The CBO under its conservative Republican director, Keith Hall (pictured), found that the savings come largely from slashing Medicaid spending, which will lead to 14 million people losing coverage. In total, the government will spend $1.2 trillion dollars less on health care under this plan.

The bill also saves the government $6 billion dollars by eliminating a tax credit for small businesses that provide health insurance to their employees, and more than $600 billion from sharply reducing the subsidies people can get to purchase private insurance on the individual market.

House Speaker Paul Ryan celebrated the report in a press release, touting its measures to “dramatically reduce the deficit.”
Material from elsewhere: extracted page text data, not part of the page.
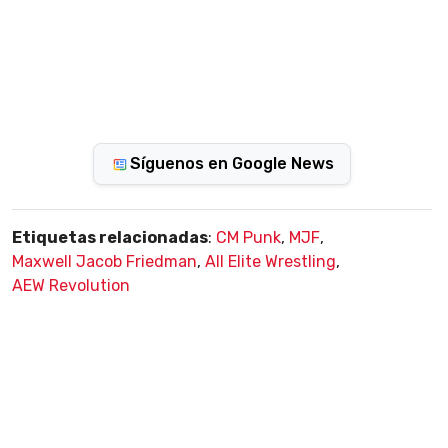
Síguenos en Google News
Etiquetas relacionadas
:
CM Punk
,
MJF
,
Maxwell Jacob Friedman
,
All Elite Wrestling
,
AEW Revolution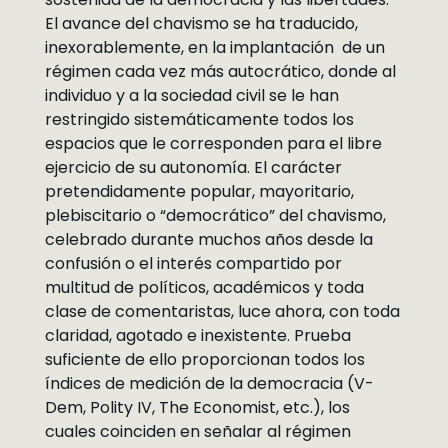
El avance del chavismo se ha traducido,
inexorablemente, en la implantación de un
régimen cada vez más autocrático, donde al
individuo y a la sociedad civil se le han
restringido sistemáticamente todos los
espacios que le corresponden para el libre
ejercicio de su autonomía. El carácter
pretendidamente popular, mayoritario,
plebiscitario o “democrático” del chavismo,
celebrado durante muchos años desde la
confusión o el interés compartido por
multitud de políticos, académicos y toda
clase de comentaristas, luce ahora, con toda
claridad, agotado e inexistente. Prueba
suficiente de ello proporcionan todos los
índices de medición de la democracia (V-
Dem, Polity IV, The Economist, etc.), los
cuales coinciden en señalar al régimen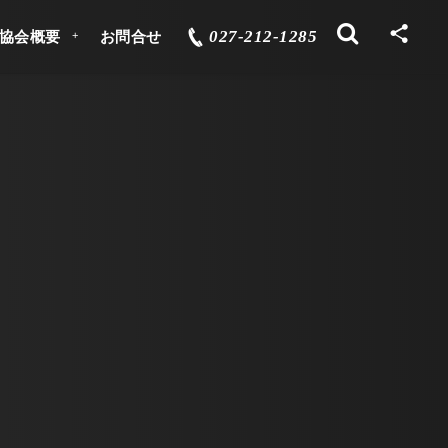
027-212-1285
協会概要
お問合せ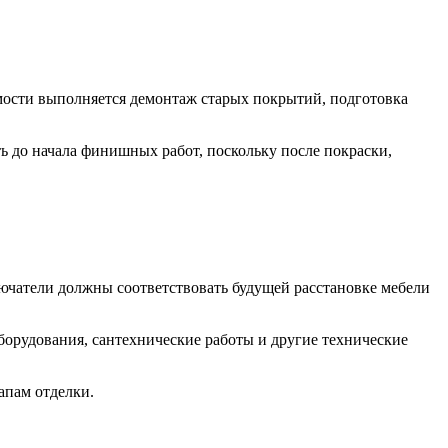
мости выполняется демонтаж старых покрытий, подготовка
ь до начала финишных работ, поскольку после покраски,
ючатели должны соответствовать будущей расстановке мебели
борудования, сантехнические работы и другие технические
апам отделки.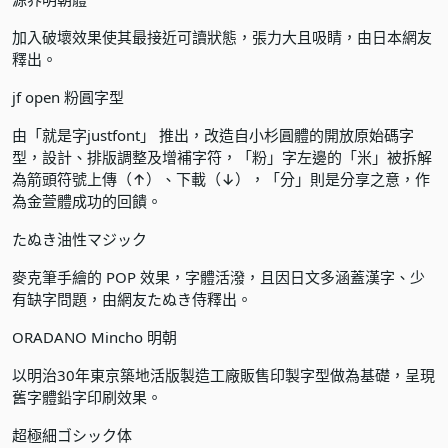
加入破壞效果使其最接近可讀狀態，張力大且吸睛，由日本網友
釋出。
jf open 粉圓字型
由「就是字justfont」 推出，改造自小杉圓體的開放原始碼字
型，設計、排版調整及增補字符，「粉」字左邊的「米」被拆解
為箭頭符號上傳（↑）、下載（↓），「分」則是分享之意，作
為金萱體成功的回饋。
たぬき油性マジック
麥克筆手繪的 POP 效果，字體活潑，且因日文多涵蓋漢字、少
有缺字問題，由網友たぬき侍釋出。
ORADANO Mincho 明朝
以明治30年東京築地活版製造工廠販售印製字型做為基礎，呈現
舊字體鉛字印刷效果。
超極細ゴシック体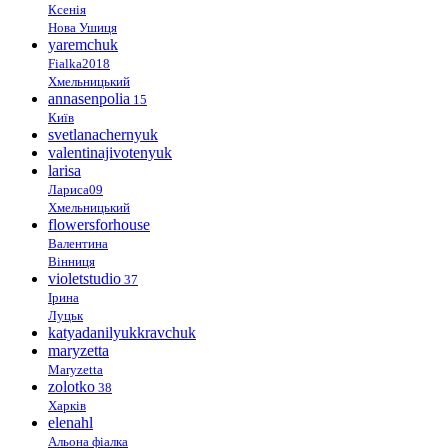
Ксенія
Нова Ушиця
yaremchuk
Fialka2018
Хмельницький
annasenpolia
15
Київ
svetlanachernyuk
valentinajivotenyuk
larisa
Лариса09
Хмельницький
flowersforhouse
Валентина
Вінниця
violetstudio
37
Ірина
Луцьк
katyadanilyukkravchuk
maryzetta
Maryzetta
zolotko
38
Харків
elenahl
Альона фіалка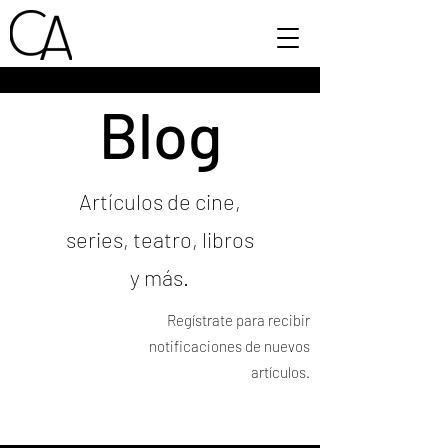
Blog
Artículos de cine,
series, teatro, libros
y más.
Regístrate para recibir
notificaciones de nuevos
artículos.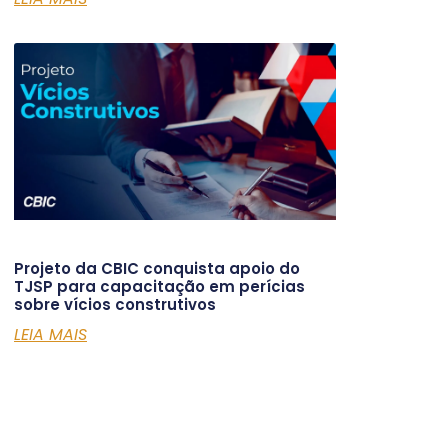
Projeto da CBIC conquista apoio do
TJSP para capacitação em perícias
sobre vícios construtivos
LEIA MAIS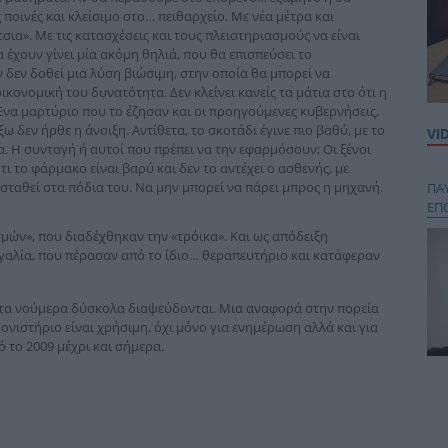
 ποινές και κλείσιμο στο… πειθαρχείο. Με νέα μέτρα και
σια». Με τις κατασχέσεις και τους πλειστηριασμούς να είναι
 έχουν γίνει μία ακόμη θηλιά, που θα επισπεύσει το
ν δεν δοθεί μια λύση βιώσιμη, στην οποία θα μπορεί να
κονομική του δυνατότητα. Δεν κλείνει κανείς τα μάτια στο ότι η
 Ένα μαρτύριο που το έζησαν και οι προηγούμενες κυβερνήσεις,
 δεν ήρθε η άνοιξη. Αντίθετα, το σκοτάδι έγινε πιο βαθύ, με το
VI
α. Η συνταγή ή αυτοί που πρέπει να την εφαρμόσουν; Οι ξένοι
ότι το φάρμακο είναι βαρύ και δεν το αντέχει ο ασθενής, με
 σταθεί στα πόδια του. Να μην μπορεί να πάρει μπρος η μηχανή.
ΠΑ
ΕΠ
σμών», που διαδέχθηκαν την «τρόικα». Και ως απόδειξη
γαλία, που πέρασαν από το ίδιο… θεραπευτήριο και κατάφεραν
τί τα νούμερα δύσκολα διαψεύδονται. Μια αναφορά στην πορεία
στήριο είναι χρήσιμη, όχι μόνο για ενημέρωση αλλά και για
ό το 2009 μέχρι και σήμερα.
Κου
περ
στή
και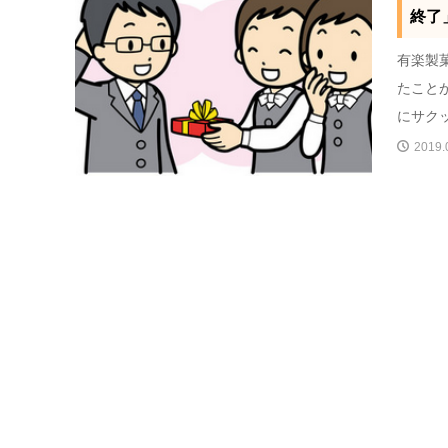
終了
有楽製
たこと
にサクッ
2019.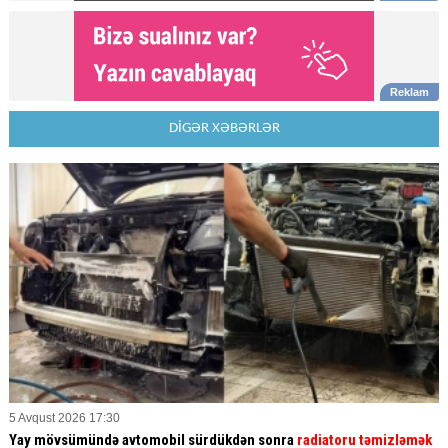
DİGƏR XƏBƏRLƏR
5 Avqust 2026 17:30
Yay mövsümündə avtomobil sürdükdən sonra
radiatoru təmizləmək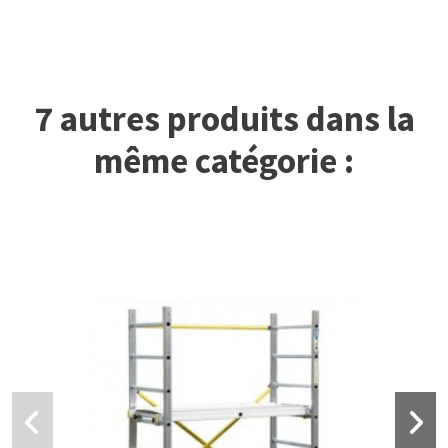
7 autres produits dans la
même catégorie :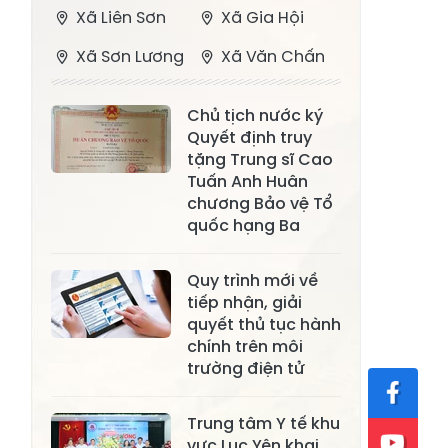
Xã Liên Sơn
Xã Gia Hội
Xã Sơn Lương
Xã Văn Chấn
Xã Thượng
Xã Chấn Thịnh
Chủ tịch nước ký
Bằng La
Quyết định truy
Xã Phong Dụ
tặng Trung sĩ Cao
Xã Nghĩa Tâm
Hạ
Tuấn Anh Huân
chương Bảo vệ Tổ
Xã Châu Quế
Xã Lâm Giang
quốc hạng Ba
Xã Đông
Xã Tân Hợp
Quy trình mới về
Cuông
tiếp nhận, giải
Xã Mậu A
Xã Xuân Ái
quyết thủ tục hành
chính trên môi
Xã Lâm
trường điện tử
Xã Mỏ Vàng
Thượng
Xã Lục Yên
Xã Tân Lĩnh
Trung tâm Y tế khu
vực Lục Yên khai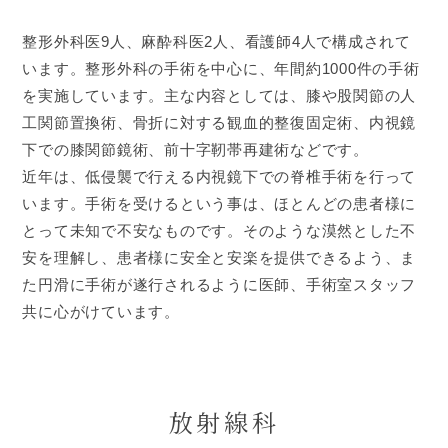
整形外科医9人、麻酔科医2人、看護師4人で構成されて
います。整形外科の手術を中心に、年間約1000件の手術
を実施しています。主な内容としては、膝や股関節の人
工関節置換術、骨折に対する観血的整復固定術、内視鏡
下での膝関節鏡術、前十字靭帯再建術などです。
近年は、低侵襲で行える内視鏡下での脊椎手術を行って
います。手術を受けるという事は、ほとんどの患者様に
とって未知で不安なものです。そのような漠然とした不
安を理解し、患者様に安全と安楽を提供できるよう、ま
た円滑に手術が遂行されるように医師、手術室スタッフ
共に心がけています。
放射線科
Yet these savings are partially offset by a massive reduction in revenue. The bill repeals nearly all of the Affordable Care Act’s taxes on the wealthy and on those who opt not to buy insurance, costing the government nearly $900 billion in revenue. The bill also adds $80 billion in new spending on a Patient and State Stability Fund that states can use to help stabilize their insurance markets help struggling residents pay their medical bills, and increases payments to hospitals that treat the uninsured by $43 billion dollars.

The CBO says in their report they were not given time to analyze the legislation’s macroeconomic effects, a crucial piece of information House lawmakers will not have when they continue debating the bill this week.